Pour autant, il sera toujours de bonne pratique que la question soit posée systématiquement, a fortiori dans les situations les plus à risque : service marché d’une administration, ou administration qui, du fait de son activité, recrute souvent des personnels extérieurs à la fonction publique. Et, lorsqu’il apparaît que la réponse n’est pas évidente, de saisir un interlocuteur compétent pour l’examiner : service juridique de la collectivité, référent déontologue, etc.

 

[1] Article 124-7 et 124-8 du Code général de la fonction publique.

[2] Article 5 du décret n° 2020-69 du 30 janvier 2020 relatif aux contrôles déontologiques dans la fonction publique

[3] CE, 14 octobre 2015, n° 390968, concl. G. Pelissier.

[4] CE, 25 novembre 2021, n° 454466

[5] Cf., notamment, CE, 27 juillet 2001, Société Degrémont, n° 232820, écartant le conflit d’intérêt au vu des neuf années qui séparaient le recrutement de l’agent et son intervention dans un dossier relatif à son employeur.

[6] Cf., notamment, Délibération HATVP n° 2023-71 du 2 mai 2023 ; délibération n° 2020-75 du 12 mai 2020 ; délibération HATVP n° 2002-147 du 28 juillet 2020.

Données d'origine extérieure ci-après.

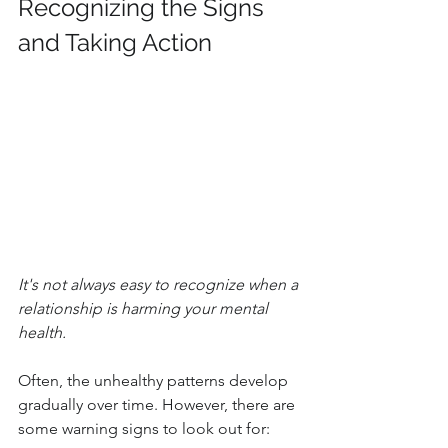
Recognizing the Signs 
and Taking Action
It's not always easy to recognize when a 
relationship is harming your mental 
health. 
Often, the unhealthy patterns develop 
gradually over time. However, there are 
some warning signs to look out for: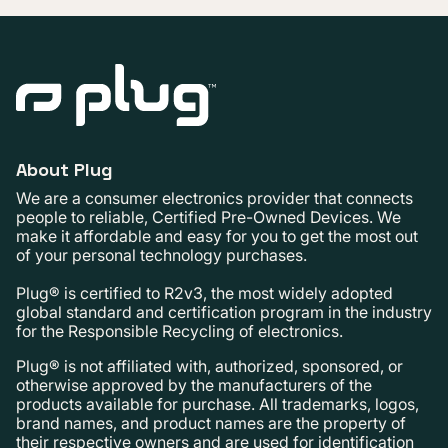
About Plug
We are a consumer electronics provider that connects
people to reliable, Certified Pre-Owned Devices. We
make it affordable and easy for you to get the most out
of your personal technology purchases.
Plug® is certified to R2v3, the most widely adopted
global standard and certification program in the industry
for the Responsible Recycling of electronics.
Plug® is not affiliated with, authorized, sponsored, or
otherwise approved by the manufacturers of the
products available for purchase. All trademarks, logos,
brand names, and product names are the property of
their respective owners and are used for identification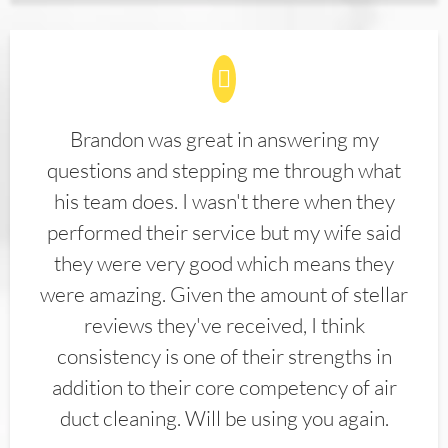
Brandon was great in answering my
questions and stepping me through what
his team does. I wasn't there when they
performed their service but my wife said
they were very good which means they
were amazing. Given the amount of stellar
reviews they've received, I think
consistency is one of their strengths in
addition to their core competency of air
duct cleaning. Will be using you again.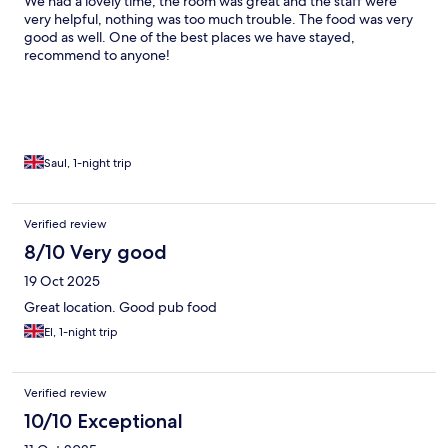
We had a lovely time, the room was great and the staff were
very helpful, nothing was too much trouble. The food was very
good as well. One of the best places we have stayed,
recommend to anyone!
Saul, 1-night trip
Verified review
8/10 Very good
19 Oct 2025
Great location. Good pub food
El, 1-night trip
Verified review
10/10 Exceptional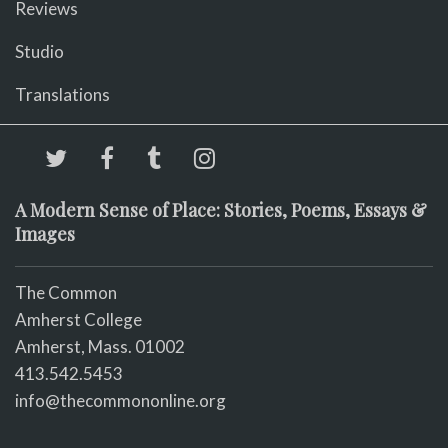
Reviews
Studio
Translations
A Modern Sense of Place: Stories, Poems, Essays &
Images
The Common
Amherst College
Amherst, Mass. 01002
413.542.5453
info@thecommononline.org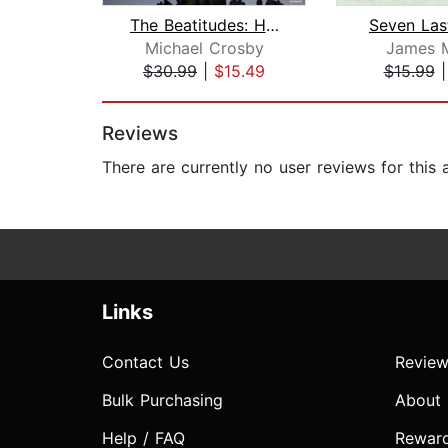
The Beatitudes: How to Understand and...
Seven Las
Michael Crosby
James M
$30.99
|
$15.49
$15.99
Page 1 of 2
Reviews
There are currently no user reviews for this
Links
Contact Us
Review
Bulk Purchasing
About
Help / FAQ
Rewar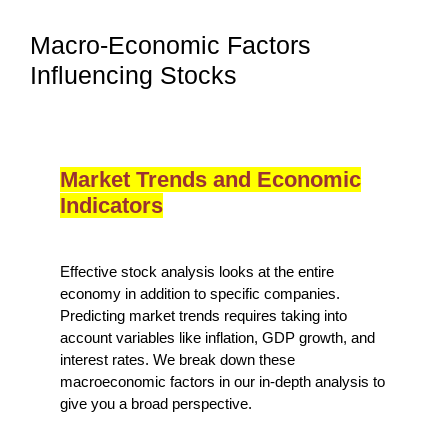
Macro-Economic Factors
Influencing Stocks
Market Trends and Economic
Indicators
Effective stock analysis looks at the entire
economy in addition to specific companies.
Predicting market trends requires taking into
account variables like inflation, GDP growth, and
interest rates. We break down these
macroeconomic factors in our in-depth analysis to
give you a broad perspective.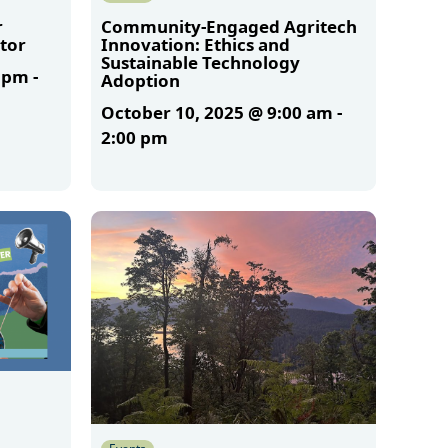
r
Community-Engaged Agritech
tor
Innovation: Ethics and
Sustainable Technology
0 pm
-
Adoption
October 10, 2025 @ 9:00 am
-
2:00 pm
More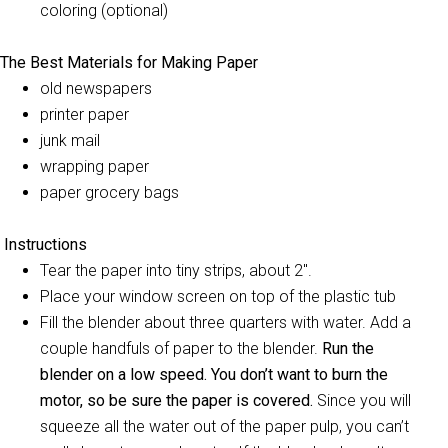
coloring (optional)
The Best Materials for Making Paper
old newspapers
printer paper
junk mail
wrapping paper
paper grocery bags
Instructions
Tear the paper into tiny strips, about 2″.
Place your window screen on top of the plastic tub
Fill the blender about three quarters with water. Add a
couple handfuls of paper to the blender.
Run the
blender on a low speed. You don’t want to burn the
motor, so be sure the paper is covered.
Since you will
squeeze all the water out of the paper pulp, you can’t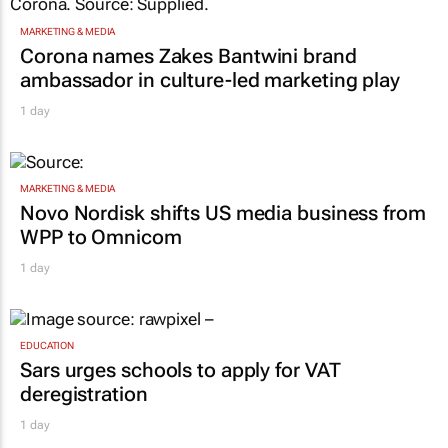
MARKETING & MEDIA
Corona names Zakes Bantwini brand
ambassador in culture-led marketing play
1 day
MARKETING & MEDIA
Novo Nordisk shifts US media business from
WPP to Omnicom
1 day
EDUCATION
Sars urges schools to apply for VAT
deregistration
1 day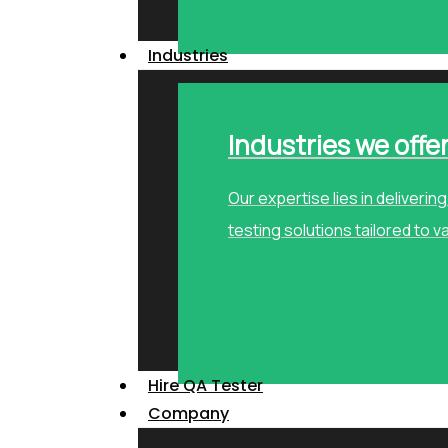
Industries
Industries we offe
Our expertise lies in deliveri
testing solutions tailored to v
Hire QA Tester
Company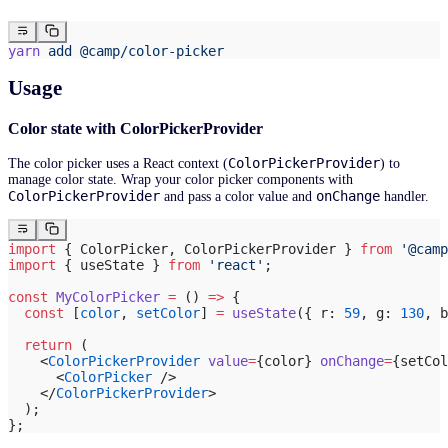
yarn
 add
 @camp/color-picker
Usage
Color state with ColorPickerProvider
ColorPickerProvider
The color picker uses a React context (
) to
manage color state. Wrap your color picker components with
ColorPickerProvider
onChange
and pass a color value and
handler.
import
 { ColorPicker, ColorPickerProvider } 
from
 '@camp
import
 { useState } 
from
 'react'
;
const
 MyColorPicker
 =
 () 
=>
 {
  const
 [
color
, 
setColor
] 
=
 useState
({ r: 
59
, g: 
130
, b
  return
 (
    <
ColorPickerProvider
 value
=
{color} 
onChange
=
{setCol
      <
ColorPicker
 />
    </
ColorPickerProvider
>
  );
};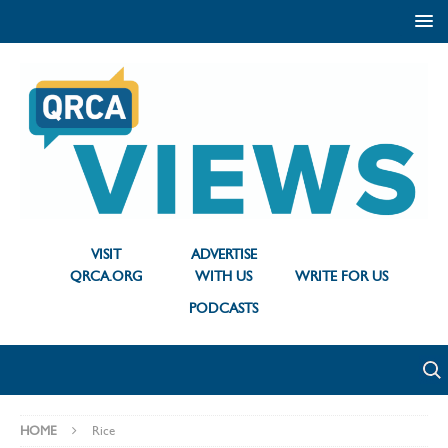
VISIT
ADVERTISE
QRCA.ORG
WITH US
WRITE FOR US
PODCASTS
HOME
Rice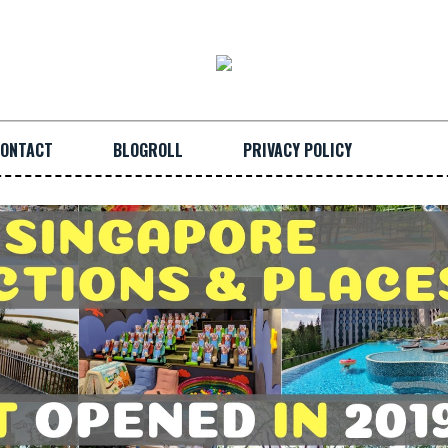
ONTACT
BLOGROLL
PRIVACY POLICY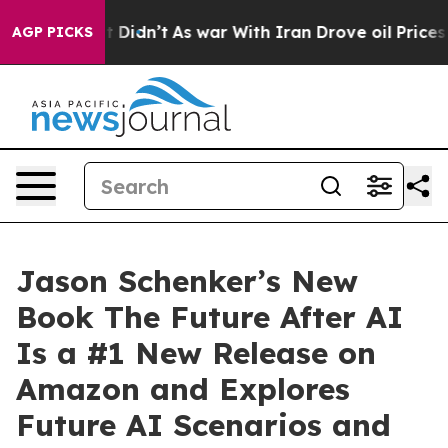
l, it Didn’t
As war With Iran Drove oil Prices Highe
AGP PICKS
Jason Schenker’s New
Book The Future After AI
Is a #1 New Release on
Amazon and Explores
Future AI Scenarios and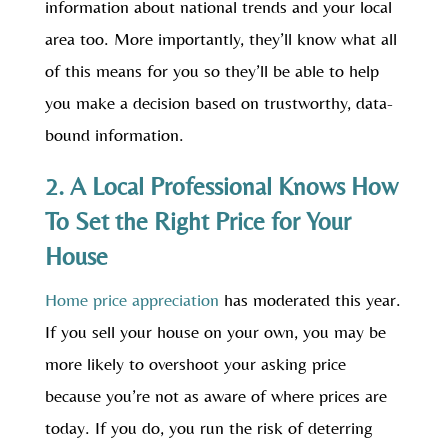
information about national trends and your local
area too. More importantly, they’ll know what all
of this means for you so they’ll be able to help
you make a decision based on trustworthy, data-
bound information.
2. A Local Professional Knows How
To Set the Right Price for Your
House
Home price appreciation
has moderated this year.
If you sell your house on your own, you may be
more likely to overshoot your asking price
because you’re not as aware of where prices are
today. If you do, you run the risk of deterring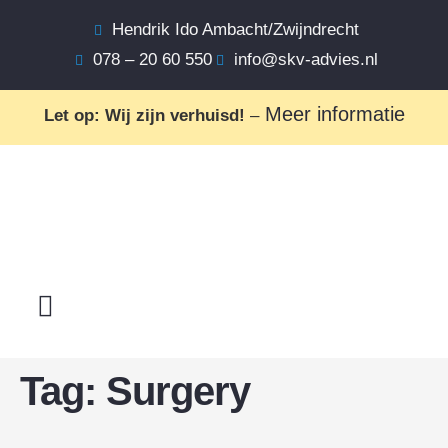
Hendrik Ido Ambacht/Zwijndrecht
078 – 20 60 550
info@skv-advies.nl
Meer informatie
Let op: Wij zijn verhuisd!
–
Tag:
Surgery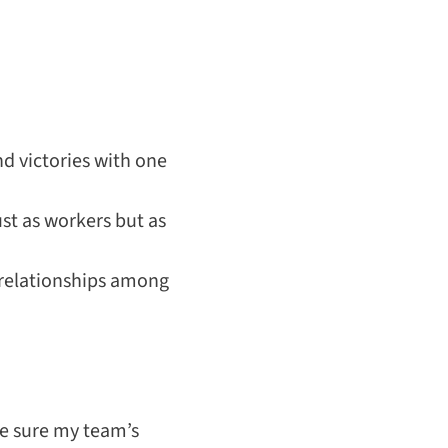
d victories with one
st as workers but as
relationships among
ke sure my team’s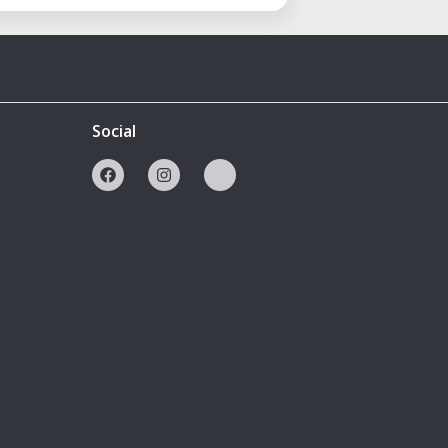
Social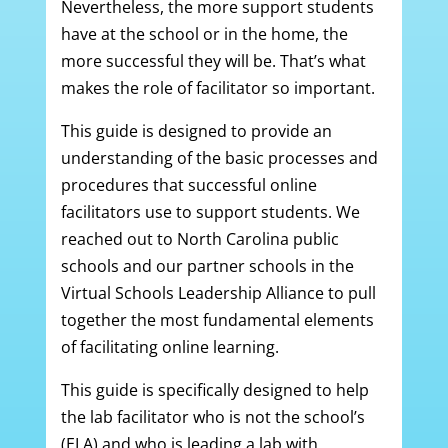
Nevertheless, the more support students
have at the school or in the home, the
more successful they will be. That’s what
makes the role of facilitator so important.
This guide is designed to provide an
understanding of the basic processes and
procedures that successful online
facilitators use to support students. We
reached out to North Carolina public
schools and our partner schools in the
Virtual Schools Leadership Alliance to pull
together the most fundamental elements
of facilitating online learning.
This guide is specifically designed to help
the lab facilitator who is not the school’s
(ELA) and who is leading a lab with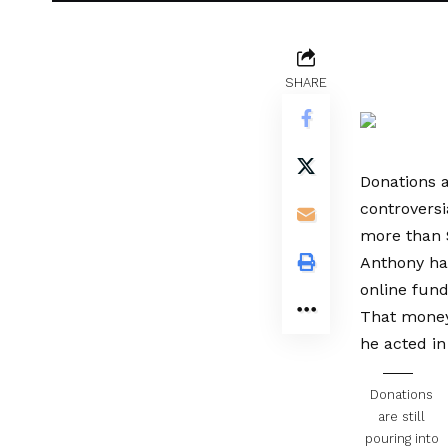
SHARE
Donations a
controversi
more than 
Anthony has
online fund
That money 
he acted in
Donations
are still
pouring into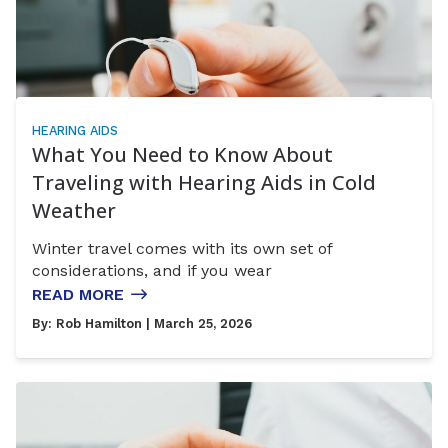
HEARING AIDS
What You Need to Know About
Traveling with Hearing Aids in Cold
Weather
Winter travel comes with its own set of
considerations, and if you wear
READ MORE
By:
Rob Hamilton
| March 25, 2026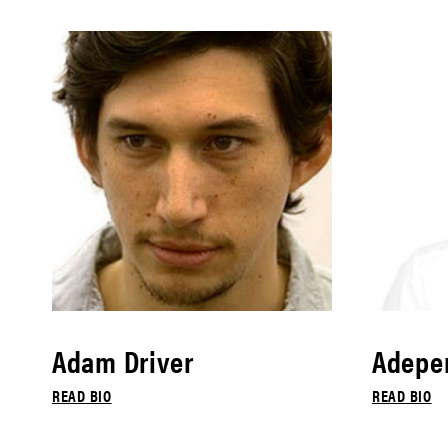
Adam Driver
Adepe
READ BIO
READ BIO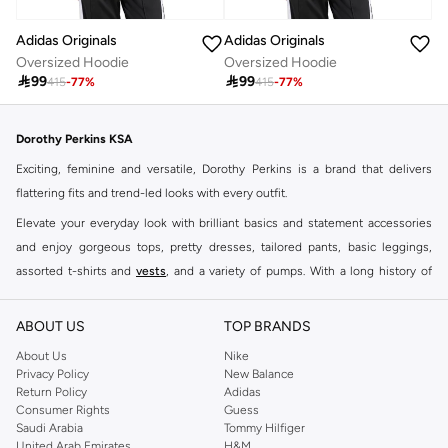
Adidas Originals
Adidas Originals
Oversized Hoodie
Oversized Hoodie

99

99
415
-
77
%
415
-
77
%
Dorothy Perkins KSA
Exciting, feminine and versatile, Dorothy Perkins is a brand that delivers
flattering fits and trend-led looks with every outfit.
Elevate your everyday look with brilliant basics and statement accessories
and enjoy gorgeous tops, pretty dresses, tailored pants, basic leggings,
assorted t-shirts and
vests
, and a variety of pumps. With a long history of
keeping women looking good, this UK brand continues to maintain its
reputation for style, year after year. Whether updating your work wardrobe,
ABOUT US
TOP BRANDS
searching for the perfect party dress or keeping it low-key for the weekend,
About Us
Nike
you're sure to find what you need.
Privacy Policy
New Balance
Return Policy
Adidas
Shop Dorothy Perkins Online Riyadh
Consumer Rights
Guess
Shop Dorothy Perkins online at Namshi and enjoy over a thousand styles
Saudi Arabia
Tommy Hilfiger
United Arab Emirates
H&M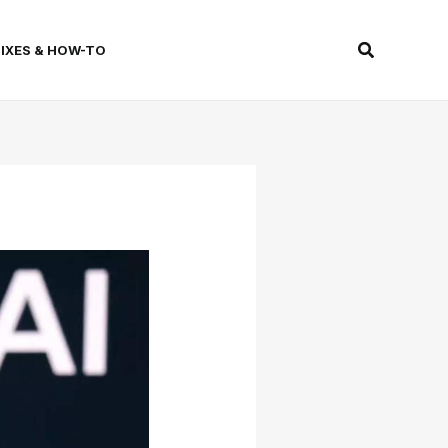
Search
FIXES & HOW-TO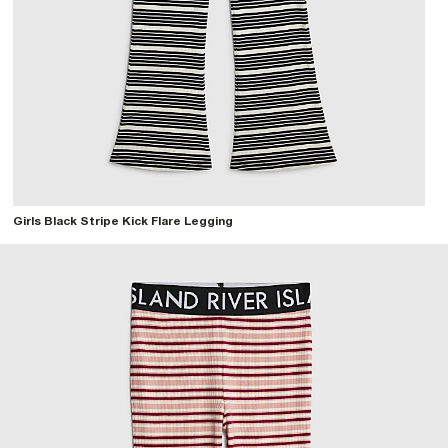
Girls Black Stripe Kick Flare Legging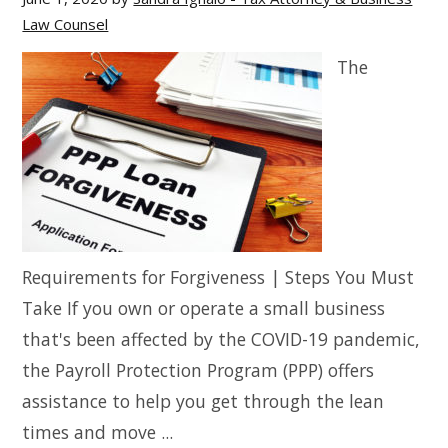
Law Counsel
The
Requirements for Forgiveness | Steps You Must
Take If you own or operate a small business
that's been affected by the COVID-19 pandemic,
the Payroll Protection Program (PPP) offers
assistance to help you get through the lean
times and move ...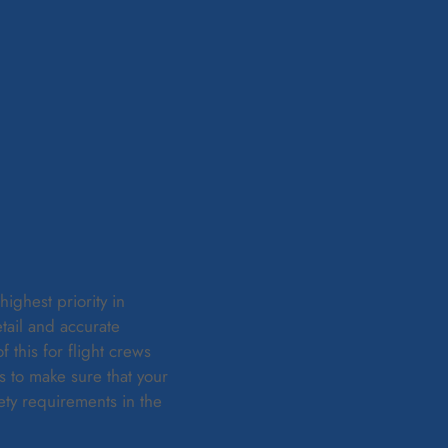
ighest priority in
tail and accurate
this for flight crews
s to make sure that your
ty requirements in the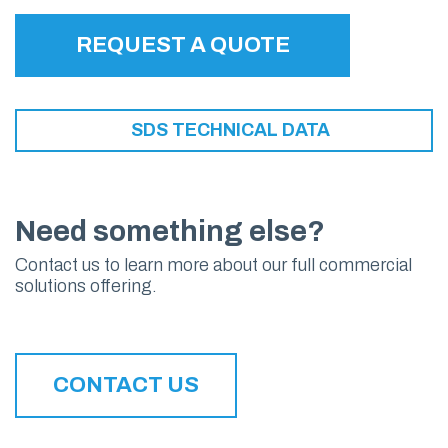
REQUEST A QUOTE
SDS TECHNICAL DATA
Need something else?
Contact us to learn more about our full commercial
solutions offering.
CONTACT US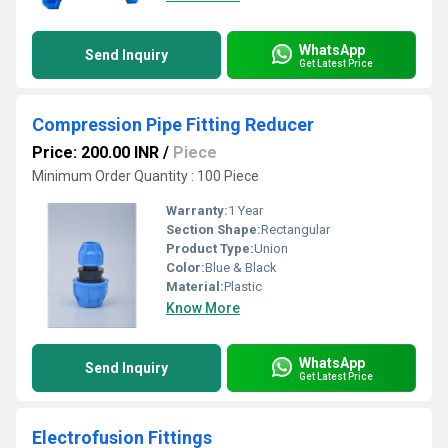
WhatsApp
Send Inquiry
Get Latest Price
Compression Pipe Fitting Reducer
Price: 200.00 INR
/
Piece
Minimum Order Quantity : 100 Piece
Warranty:
1 Year
Section Shape:
Rectangular
Product Type:
Union
Color:
Blue & Black
Material:
Plastic
Know More
WhatsApp
Send Inquiry
Get Latest Price
Electrofusion Fittings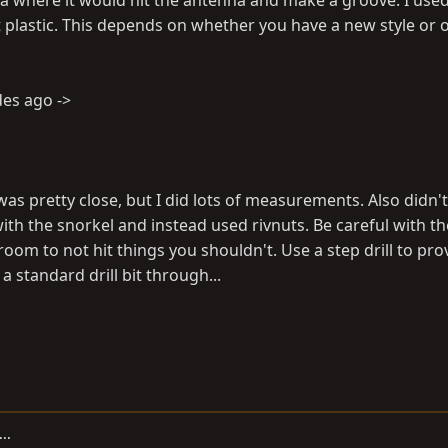
rea where it would hit the antenna and make a groove. I used
 plastic. This depends on whether you have a new style or o
des ago ->
t was pretty close, but I did lots of measurements. Also didn'
with the snorkel and instead used rivnuts. Be careful with the
 room to not hit things you shouldn't. Use a step drill to prov
 standard drill bit through...
..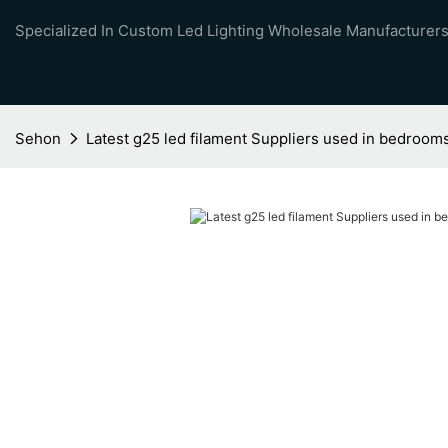
Specialized In Custom Led Lighting Wholesale Manufacturers
Sehon
Latest g25 led filament Suppliers used in bedroom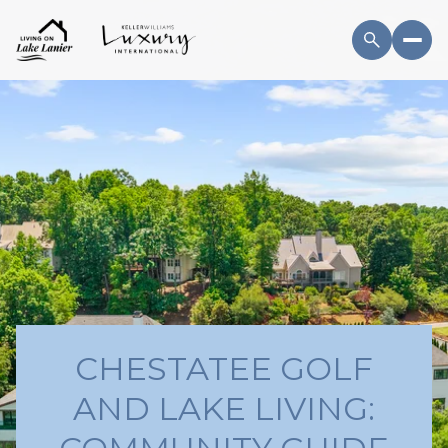
CHESTATEE GOLF
AND LAKE LIVING: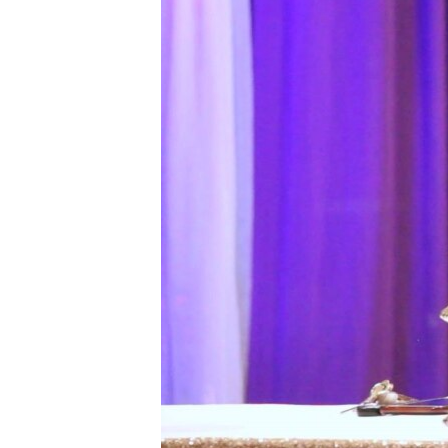
FAAQIDAADDA TODDOBAADKA
DHEXTAALKA TODDOBAADKA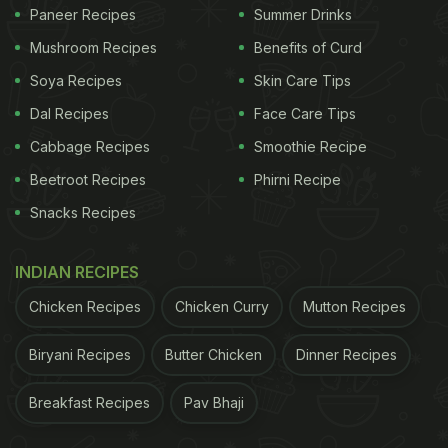
Paneer Recipes
Summer Drinks
only INR 40 and includes dal, rice, roti, sabzis,
puris, pickle and papad! Take a look at the full video
Mushroom Recipes
Benefits of Curd
here:
Soya Recipes
Skin Care Tips
Dal Recipes
Face Care Tips
ADVERTISEMENT
Cabbage Recipes
Smoothie Recipe
Beetroot Recipes
Phirni Recipe
Snacks Recipes
INDIAN RECIPES
Chicken Recipes
Chicken Curry
Mutton Recipes
Biryani Recipes
Butter Chicken
Dinner Recipes
Breakfast Recipes
Pav Bhaji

[7] Cass. Crim., 13 janvier 2016, n° 14-88-382

[8] L. 124-8 du CGFP.

[9] Article 5, renvoyant aux emplois désignés à l’article 2 du décret n° 2020-69 du 30 janvier 2020 dans la fonction publique territoriale.

[10] L. 121-4 du CGFP

[11] La probité impose qu’un « fonctionnaire ne doit pas se trouver dans une situation dans laquelle son intérêt personnel puisse être en contradiction avec celui de la collectivité qu’il sert » A. Plantey et M.-C. Plantey, La fonction publique, 3e éd., LexisNexis, 2012, p. 768.